Eine radikale Methode wie das Sprengen des Wal-Kopfes mit einem Sprengsatz wäre zwar effektiv, ist jedoch ethisch nicht vertretbar und aufgrund der zuschauenden Menschen keine Option. Zudem könnte dies die Proben für wissenschaftliche Analysen unbrauchbar machen. Bianca König von der Tierschutzorganisation Whale and Dolphin Conservation (WDC) Deutschland betonte, dass alle drei Möglichkeiten der aktiven Tötung ausgeschlossen wurden. Stattdessen wird der Wal auf natürliche Weise sterben gelassen.

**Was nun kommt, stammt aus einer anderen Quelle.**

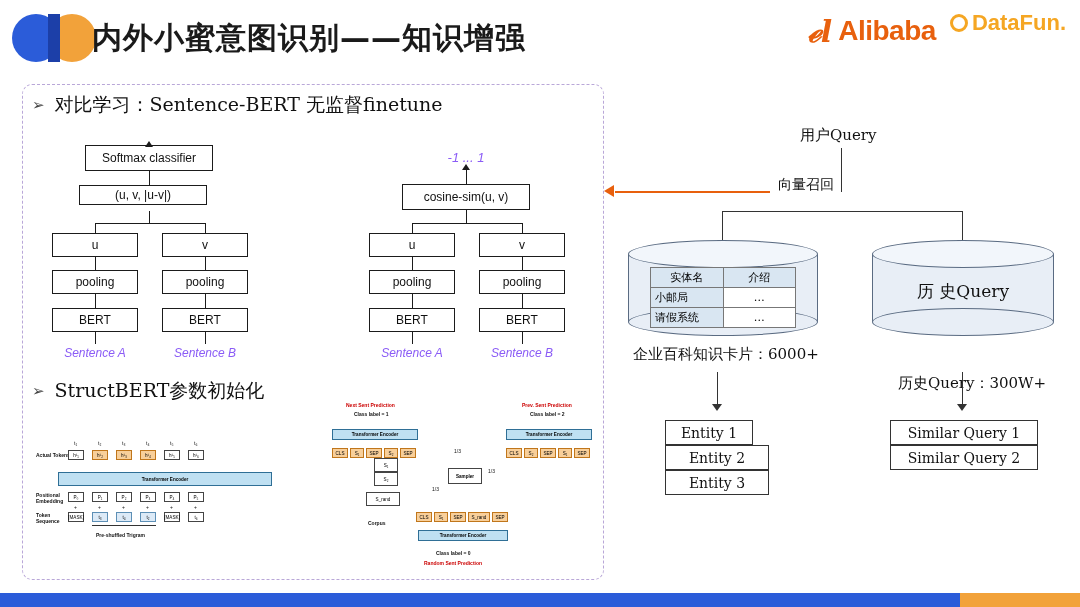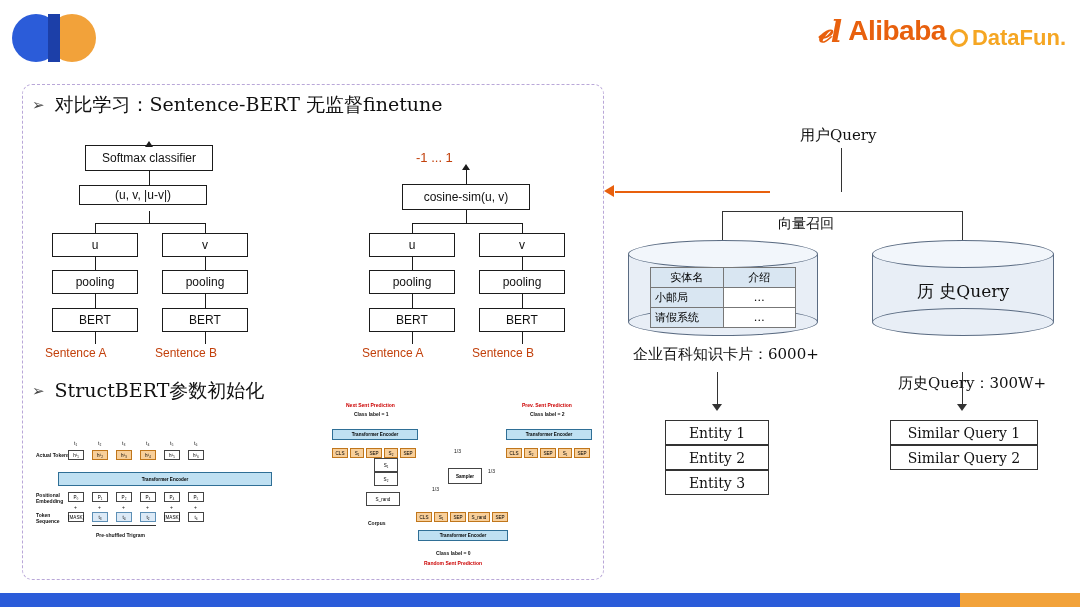"内外小蜜意图识别——知识增强" div.title { html: none -> <div>内外小蜜意图识别——知识增强</div> }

Rettungsversuche ausgeschlossen

Nach wissenschaftlichen Untersuchungen haben Experten bei einer Pressekonferenz auf der Insel Poel mitgeteilt, dass das Tier weder lebend geborgen werden soll noch sich aus eigener Kraft befreien kann. Rettungsversuche, etwa mit Gurten oder Seilen, würden die Haut abziehen und sind daher nicht möglich. Mecklenburg-Vorpommerns Umweltminister Till Backhaus (SPD) bezeichnete den Wal als "schwerstkrank". Der Sterbeprozess könnte heute Abend oder erst in drei Tagen enden; falls der Wal eine Stunde nicht atmet, gilt er als tot.